— Given text —
╭──

# head stock adapter



## buzzby (28 Mar 2014)

Hi Everyone,

So in short i wanted to try my hand at wood turning and saw and bought the very cheap work zone lathe that Aldi old a few months ago. I have very slowly got better at using a lathe and wanted a chuck so that i don't spend half my lathe time trying to attach things to the lathe and truing everything up.

I had mistakenly thought that the head stock was a 3/4x16tpi thread so happily ordered the new RP2000 chuck as this was within my price range. I then discover that the super cheap workzone lathe has a thread that the lathe word has almost never heard of 18x2.5mm.

So my question to you all is where can i either buy an adapter to convert 18x2.5mm into a 3/4x16tpi or does anyone know somewhere that can make me one.

╰──

— Input data —
╭──

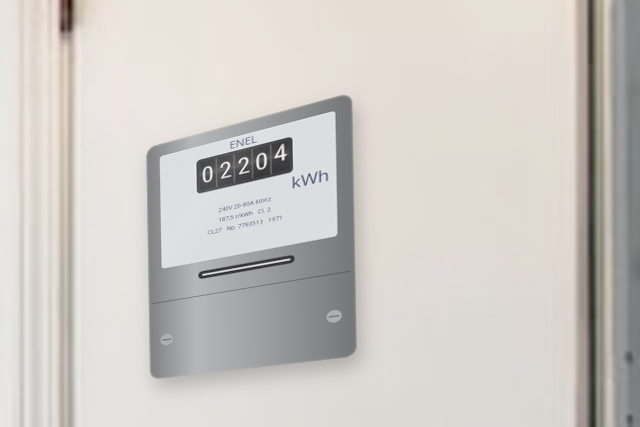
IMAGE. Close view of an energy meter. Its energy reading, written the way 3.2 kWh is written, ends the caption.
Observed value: 2204 kWh
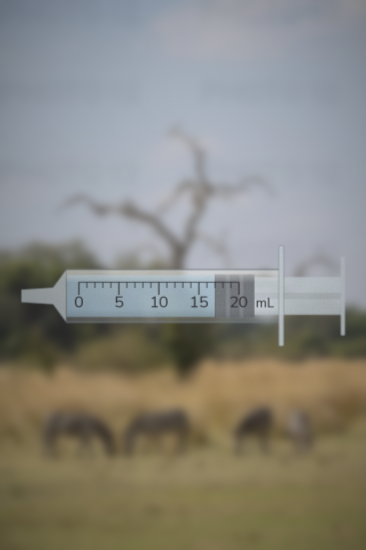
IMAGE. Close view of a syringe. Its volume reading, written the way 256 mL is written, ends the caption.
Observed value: 17 mL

╰──

— Activity list —
1. Answer from the head stock adapter post:
(a) What thread size did the poster wrongly believe the head stock had?
(b) Which chuck did the poster order?
(c) What thread does the lathe actually have?
2. Please write out the part of the head stock adapter post between "I had mistakenly" and "heard of 18x2.5mm.", inclusive, with no changes.
The data has no connection to the forum post about the head stock adapter.

— Written answers —
1.
(a) 3/4x16tpi
(b) The RP2000 chuck
(c) 18x2.5mm

2.
I had mistakenly thought that the head stock was a 3/4x16tpi thread so happily ordered the new RP2000 chuck as this was within my price range. I then discover that the super cheap workzone lathe has a thread that the lathe word has almost never heard of 18x2.5mm.